#### Directions:
Provide only the number of lines in the data below that contain the string "cancer".

*** Records provided Section Begins ***

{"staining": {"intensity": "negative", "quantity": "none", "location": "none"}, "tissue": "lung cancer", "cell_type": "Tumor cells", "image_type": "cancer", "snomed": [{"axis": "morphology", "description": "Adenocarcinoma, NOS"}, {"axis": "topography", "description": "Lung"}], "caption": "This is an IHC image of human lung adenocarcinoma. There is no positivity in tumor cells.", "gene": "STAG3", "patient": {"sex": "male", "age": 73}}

*** Records provided Section Ends ***
*** Records provided Section Begins ***

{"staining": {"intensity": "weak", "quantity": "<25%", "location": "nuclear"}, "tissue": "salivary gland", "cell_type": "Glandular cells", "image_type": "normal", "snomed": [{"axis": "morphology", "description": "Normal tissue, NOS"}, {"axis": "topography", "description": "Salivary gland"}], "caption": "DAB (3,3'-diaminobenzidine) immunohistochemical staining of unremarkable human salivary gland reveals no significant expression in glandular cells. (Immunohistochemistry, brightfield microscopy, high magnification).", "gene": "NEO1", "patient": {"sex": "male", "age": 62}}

*** Records provided Section Ends ***
*** Records provided Section Begins ***

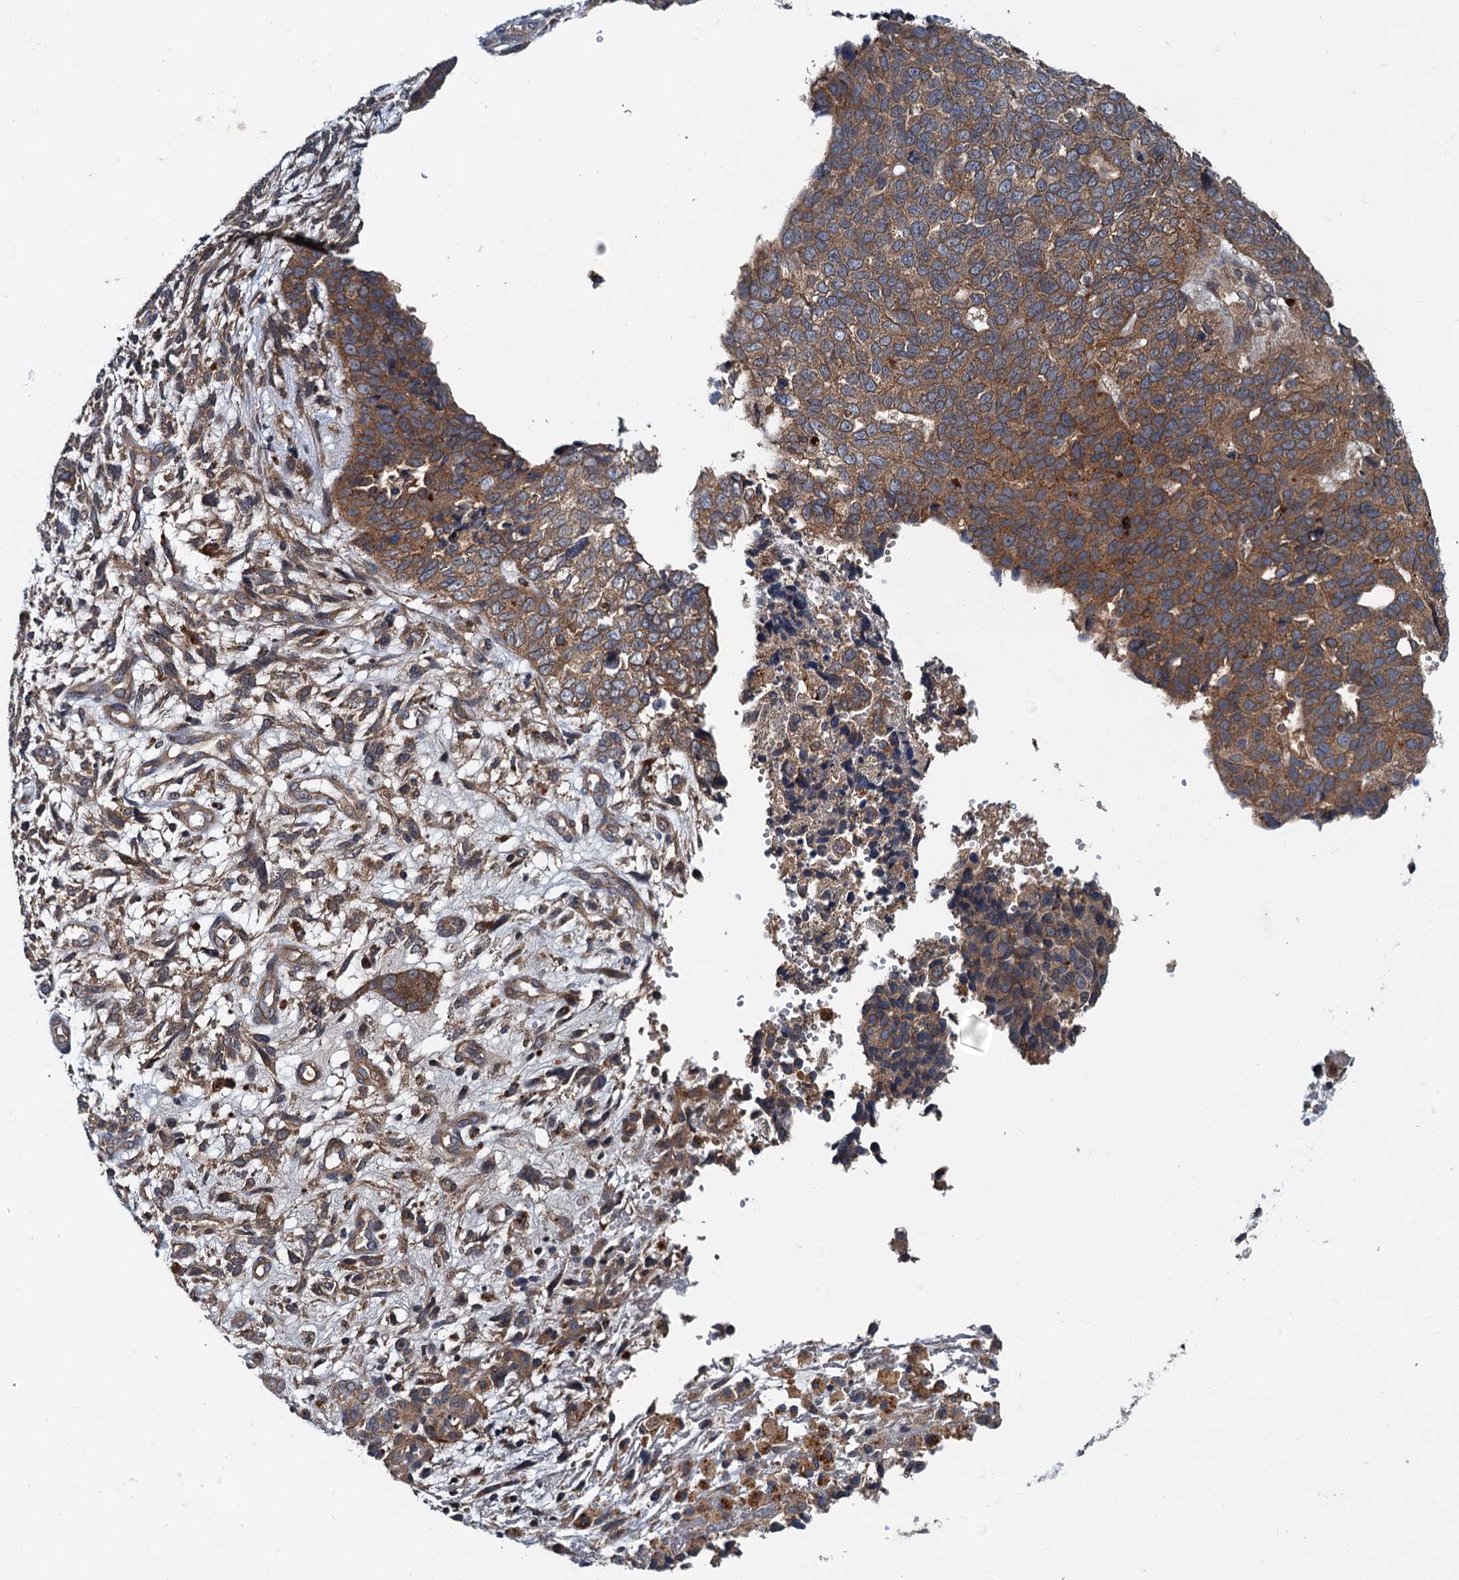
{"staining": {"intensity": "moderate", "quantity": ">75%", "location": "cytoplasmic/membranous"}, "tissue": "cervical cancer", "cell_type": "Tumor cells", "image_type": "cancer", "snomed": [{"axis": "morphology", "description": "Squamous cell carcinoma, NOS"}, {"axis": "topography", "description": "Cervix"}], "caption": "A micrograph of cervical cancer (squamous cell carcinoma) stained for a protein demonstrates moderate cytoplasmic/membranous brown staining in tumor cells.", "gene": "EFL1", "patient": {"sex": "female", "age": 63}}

*** Records provided Section Ends ***

#### Solution to this problem:
2